# Proud new oener/RB25DET & North American-compatible parts?!



## robotpepper (Jul 27, 2009)

Hey guys,
Picked up my 93 R33 GTS25t with an RB25DET in it yesterday and LOVE IT! Having lots of fun, lots of attention, etc.

After looking around though, I can't seem to find much info on compatible parts with the RB25 engine (ie. oil filter/air filter/spark plugs, etc.) Have I missed something or can someone point me in the right direction? Would like to get all new stuff on this thing soon!!
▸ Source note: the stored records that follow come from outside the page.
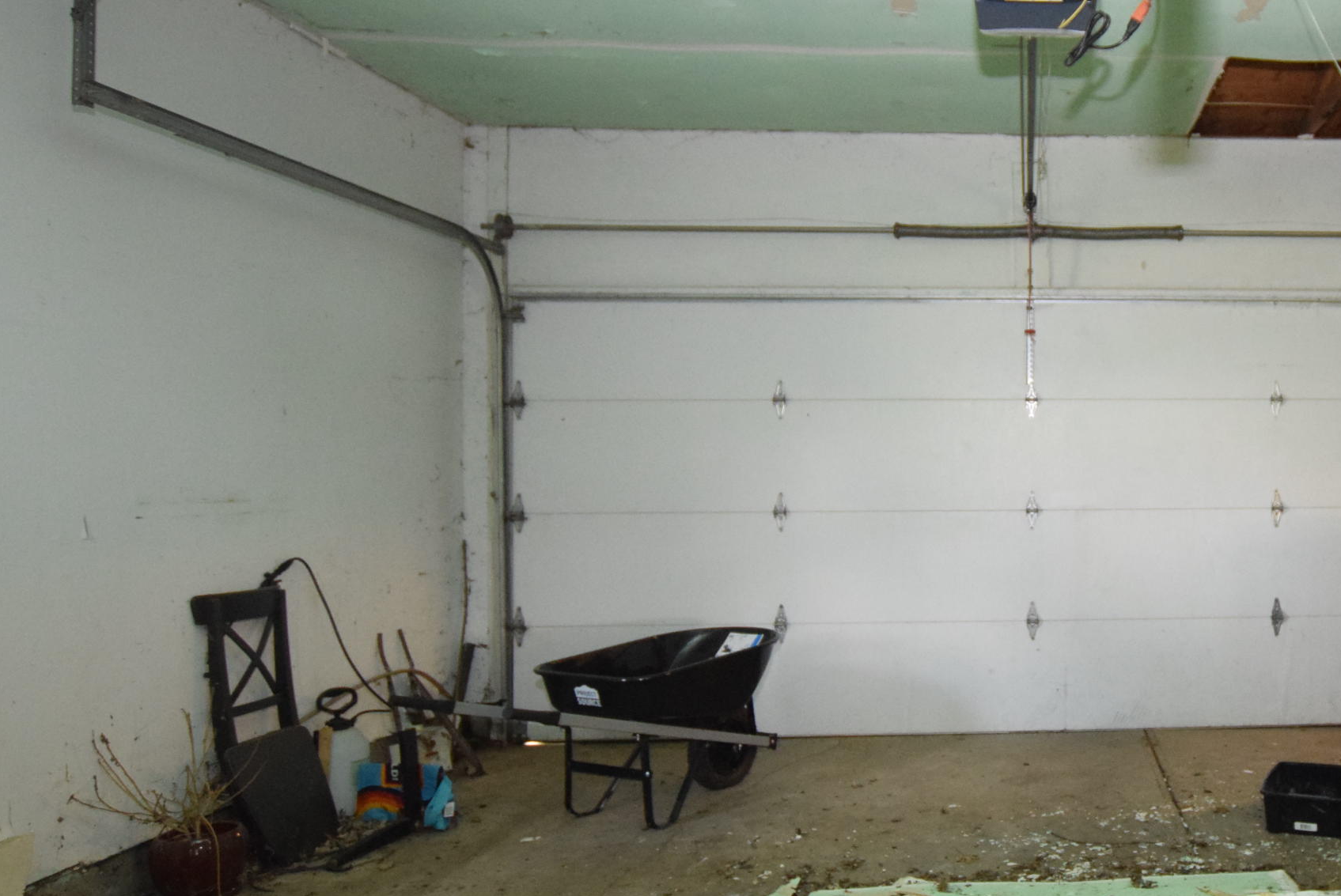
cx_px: 1117
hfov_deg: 55.7
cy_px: 449
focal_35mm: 30
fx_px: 1135
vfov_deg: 43.1
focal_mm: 11.5
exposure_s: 1/60
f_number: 3.5
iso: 3200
Thanks for any info and input


----------



## [email protected] (Mar 4, 2010)

Sign up on Skylineownerusa.com ... That forum will help a ton...


----------



## robotpepper (Jul 27, 2009)

thanks! done and done!


----------



## [email protected] (Mar 4, 2010)

robotpepper said:


> thanks! done and done!


Cool... What's your username on SOUSA..?


----------



## robotpepper (Jul 27, 2009)

same as here


----------



## [email protected] (Mar 4, 2010)

robotpepper said:


> same as here


Cool, I'll hit you up on there with some reps to get you going...


----------



## robotpepper (Jul 27, 2009)

thanks a ton man, really appreciate it


----------



## Shadao (Aug 14, 2007)

another fine Canadian skyline owner welcome

if you havent already join up at GTRCanada.com and GTRPWR Forums - Powered by vBulletin tons of info, lots of people and parts... very good sponsors of the sites as well which makes getting good quality parts that much easier to aquire


----------